Threat intelligence analysts Mohamed Fahmy, Sherif Magdy and Abdelrhman Sharshar said in a blog post that both ProxyLogon and ProxyShell exploits were used to send malicious emails as replies to existing mail chains.
This ensured that the recipients had little suspicion about the malicious emails as they were coming from servers on their own premises.
The three researchers examined a number of intrusions in the Middle East which used the new loader Squirrelwaffle.
Detailing what had happened, the Trend Micro trio said of the use of ProxyLogon: "This server-side request forgery (SSRF) vulnerability can allow a threat actor access by sending a specially crafted Web request to an Exchange Server. The Web request contains an XML payload directed at the Exchange Web Services (EWS) API endpoint.
"The request bypasses authentication using specially crafted cookies and allows an unauthenticated threat actor to execute EWS requests encoded in the XML payload then ultimately perform operations on victims’ mailboxes.
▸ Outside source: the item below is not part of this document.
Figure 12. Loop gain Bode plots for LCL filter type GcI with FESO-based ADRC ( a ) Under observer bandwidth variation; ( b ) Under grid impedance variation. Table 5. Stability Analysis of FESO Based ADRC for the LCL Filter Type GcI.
"From our analysis of the IIS [Internet Information Server] log, we saw that the threat actor uses a publicly available exploit in its attack. This exploit gives a threat actor the ability to get users SID and emails. They can even search for and download a target’s emails."
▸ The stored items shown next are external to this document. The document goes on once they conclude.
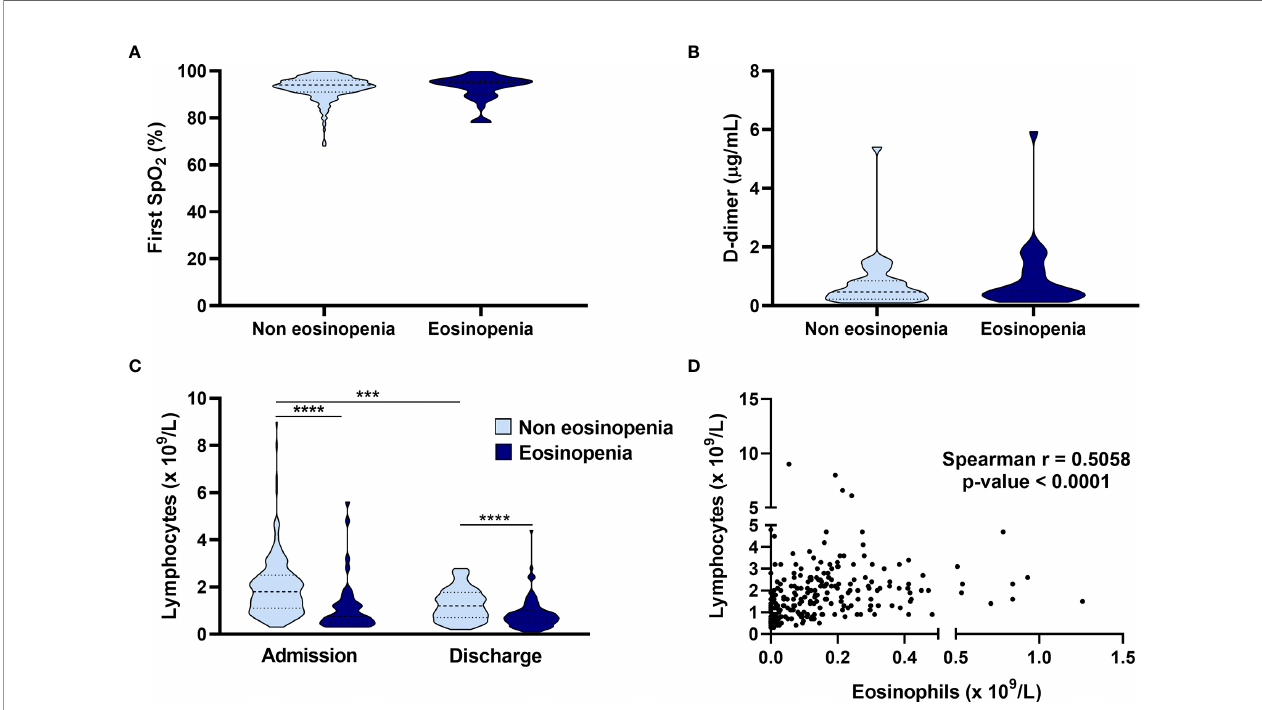
FIGURE 4 | Relationship of eosinopenia with clinical and laboratory parameters. Comparison of the eosinopenia group and non-eosinopenia group regarding peripheral capillary oxygenation saturation on admission (A) , with no differences between groups; D-dimer on admission showed similar results (B) ; the absolute lymphocyte count on admission was higher in the non-eosinopenia group, and both groups presented higher absolute lymphocyte counts on admission than at discharge (C) ; suggesting a correlation between lymphocytes and eosinophils (D) . ***p < 0.001; **** p <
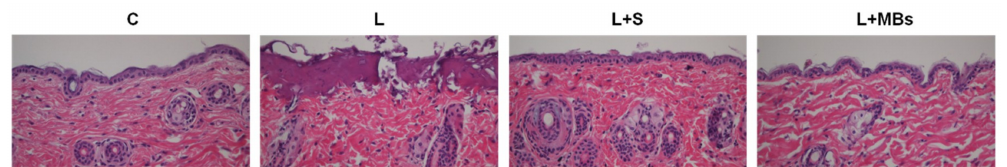
Figure 7. Light-microscope hematoxylin and eosin (HE) evaluation of pigskin samples in group C, for irradiation with the CO 2 fractional pulsed laser directly (group L), and for laser irradiation combined with saline (group L + S) and tenfold-diluted MBs (group L + MBs).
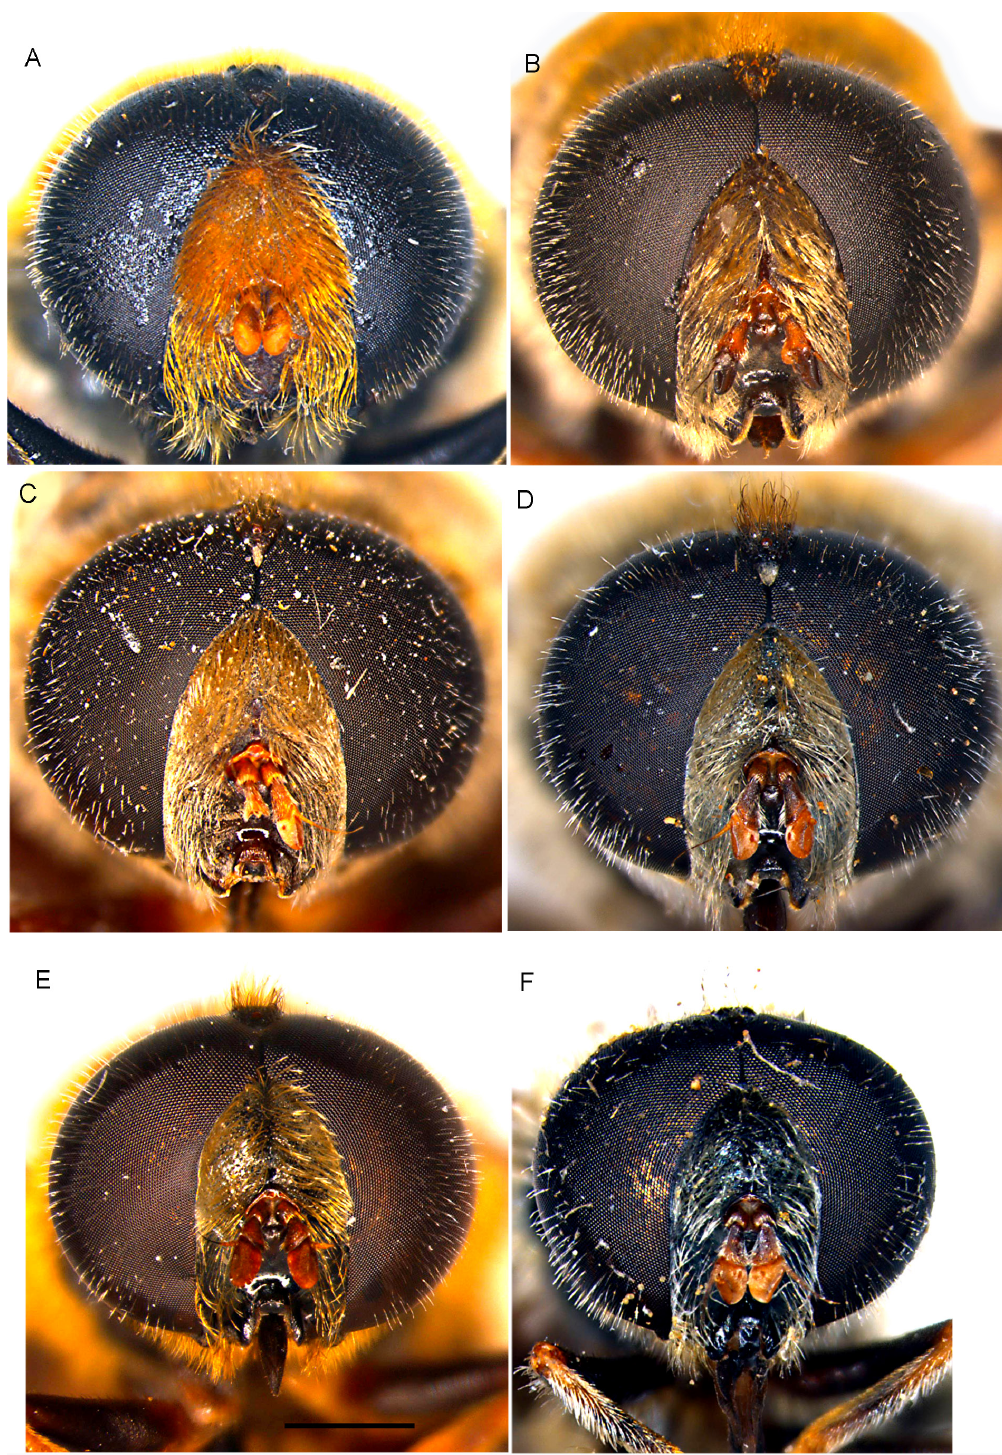
Fig. 11. Male head, frontal view. A . Merodon bombiformis Hull, 1944 (FSUNS; FSUNS ZA2_079). B . M. multifasciatus Curran, 1939 (USNM 2052372; FSUNS ID 04512). C . M. vittatus Vujić & Likov sp. nov., holotype (NBCN; FSUNS ID 04085). D . M. zebra Vujić & Radenković sp. nov., holotype (RMCA; FSUNS ID 25089). E . M. lotus Vujić & Radenković sp. nov., paratype (FSUNS; FSUNS ID ZA6_066). F . M. nasicus Bezzi, 1915 (TAUI; FSUNS ID 04972). Scale bar = 2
There were two vulnerabilities used in the ProxyShell attacks. One, documented as CVE-2021-34473, is exploited as an abuse of "the URL normalisation of the explicit Logon URL, wherein the logon email is removed from the URL if the suffix is autodiscover/autodiscover.json. This grants arbitrary backend URL the same access as the Exchange machine account (NT AUTHORITY\SYSTEM)".
The second flaw, documented as CVE-2021-34523, is an Exchange PowerShell backend elevation-of-privilege.
Said Fahmy, Magdy and Sharshar: "Exchange has a PowerShell remoting feature that can be used to read and send emails. It can’t be used by NT AUTHORITY\SYSTEM as it does not have a mailbox.
"However, in cases where it is accessed directly via the previous vulnerability, the backend/PowerShell can be provided with X-Rps-CAT query string parameter. The backend/PowerShell will be deserialised and used to restore user identity. It can therefore be used to impersonate a local administrator to run PowerShell commands."
In one intrusion, the malicious emails were sent as legitimate replies to existing email threads.
"In the same intrusion, we analysed the email headers for the received malicious emails, the mail path was internal (between the three internal exchange servers’ mailboxes), indicating that the emails did not originate from an external sender, open mail relay, or any message transfer agent," the Trend Micro researchers said.
They pointed out that this meant that it was not safe to conclude that a particular email was safe even if it came from a trusted contact.